Suetonius picked at a splinter on the post, thinking of the host of petty insults that Julius had forced him to accept when they were prisoners and with the Wolves in Greece. He knew if Julius hadn't been there, the other men would have accepted him more readily, perhaps even agreeing to his command in the end as they had for Julius. He would have handed over the body of Mithridates to the legate Lepidus, sharing a meal with the man rather than rushing off to the port with barely a pause. The Senate would have named him tribune and his father would have been proud.
Instead, he had nothing but a ransom that belonged to his father and a few scars to show for everything he had endured. Caesar had taken the Wolves away to the north, flattering and persuading them to follow him, while Suetonius was left behind, without even the small comfort of seeing his own house built.
He tore at the splinter in sudden anger, wincing as part of it scored the skin of his hand. He had applied to go north with the six legions, but none of the legates had accepted him. No doubt who had spread the word there. He knew his father could have called in favors for them to accept his son, but had stopped short of asking. The shame of how he had been treated burned at him in the stillness of the woods.
Another movement caught his eye and he raised his head to see. He almost hoped some of his father's slaves were shirking their work. The flogging he would give them would go some way to break the lethargy he felt. He seemed to feel life more strongly in his veins when the time came to punish the lazy ones. He knew they walked in fear of him, but that was only right.
He took a deep breath to bark an order at them, hoping to see them jump. Then he froze. The men were moving stealthily through the thick undergrowth on the other side of the fence. They were not his slaves. Very slowly, he lowered his head back onto his arms and watched in silence as they passed not far away, oblivious to his presence.
Suetonius felt his heart hammer in sudden fear, and a flush came to his cheeks as he tried to breathe shallowly. They had not seen him yet, but there was something very wrong about the scene. There were three men moving together and a fourth some distance behind. Suetonius had almost stood to peer after the first group, and only some instinct warned him to hold still as they vanished through the trees. Then the fourth had come into sight, moving warily. He was dressed in rough dark clothing like the others and walked lightly over the dead wood and moss, showing a hunter's skill with his silence.
Suetonius saw he too was armed and suddenly he thought the man must see him through the shadows. He wanted to run or to shout for his slaves. Visions of the rebellion in the north came to him, and his mind filled with pictures of their knives in him, vivid and terrifying. He had seen so many die and it was too easy to imagine the men turning on him like animals. His sword was at his side, but he kept his hands still.

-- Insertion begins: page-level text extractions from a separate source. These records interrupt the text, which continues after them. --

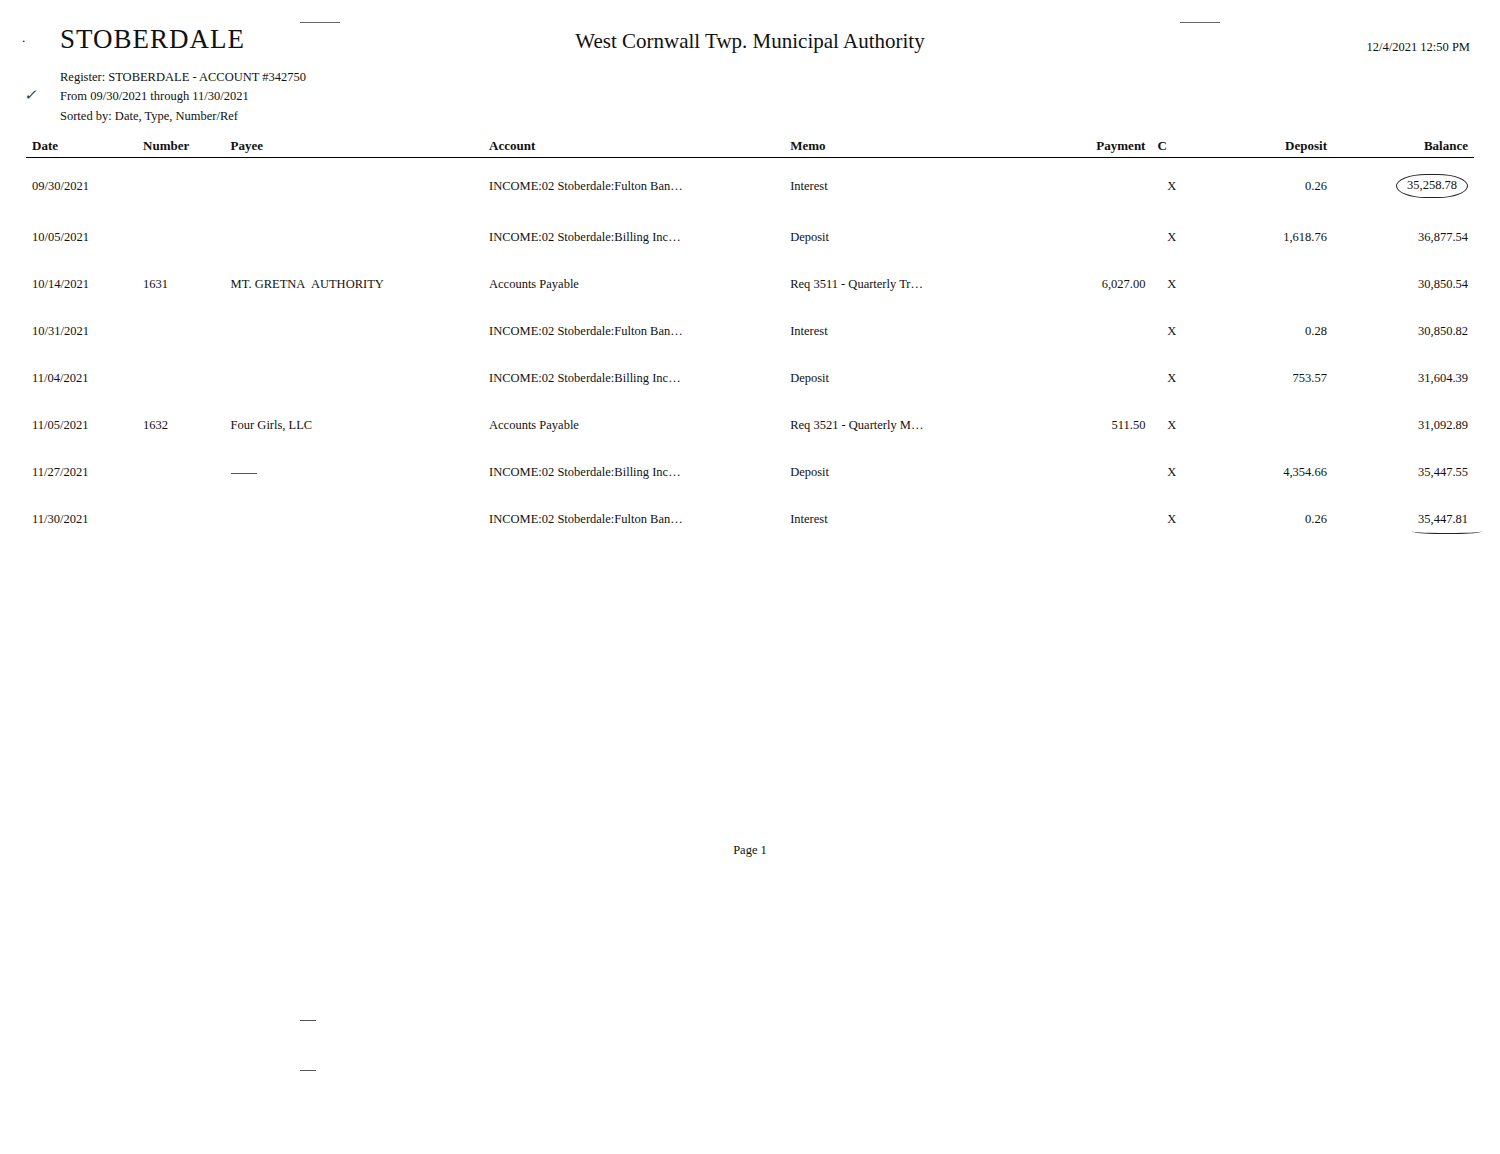. ✓
12/4/2021 12:50 PM
STOBERDALE
West Cornwall Twp. Municipal Authority
Register: STOBERDALE - ACCOUNT #342750
From 09/30/2021 through 11/30/2021
Sorted by: Date, Type, Number/Ref
| Date | Number | Payee | Account | Memo | Payment | C | Deposit | Balance |
| --- | --- | --- | --- | --- | --- | --- | --- | --- |
| 09/30/2021 | | | INCOME:02 Stoberdale:Fulton Ban… | Interest | | X | 0.26 | 35,258.78 |
| 10/05/2021 | | | INCOME:02 Stoberdale:Billing Inc… | Deposit | | X | 1,618.76 | 36,877.54 |
| 10/14/2021 | 1631 | MT. GRETNA AUTHORITY | Accounts Payable | Req 3511 - Quarterly Tr… | 6,027.00 | X | | 30,850.54 |
| 10/31/2021 | | | INCOME:02 Stoberdale:Fulton Ban… | Interest | | X | 0.28 | 30,850.82 |
| 11/04/2021 | | | INCOME:02 Stoberdale:Billing Inc… | Deposit | | X | 753.57 | 31,604.39 |
| 11/05/2021 | 1632 | Four Girls, LLC | Accounts Payable | Req 3521 - Quarterly M… | 511.50 | X | | 31,092.89 |
| 11/27/2021 | | | INCOME:02 Stoberdale:Billing Inc… | Deposit | | X | 4,354.66 | 35,447.55 |
| 11/30/2021 | | | INCOME:02 Stoberdale:Fulton Ban… | Interest | | X | 0.26 | 35,447.81 |
Page 1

He held his breath as the last man passed. The man seemed to sense eyes on him and hesitated, scanning the trees around him. He didn't see Suetonius and after a while he relaxed and moved on, disappearing as completely as his companions before him.
Suetonius breathed out slowly, still not daring to move. They had been heading toward the Caesar estate, and his eyes became cruel as he realized it. Let Caesar have his land, with those men walking on it. He would not give them away. It was in the hands of the gods and out of his.
Feeling as if much of his pain and bitterness had been lifted from him, he stood up and stretched his back. Whoever the hunters were, he wished them luck as he walked over to where the slaves were taking down the fence. He gave orders for them to pack up their tools and return to his father's estate, instinctively wanting to be far away from the woods for the next few days.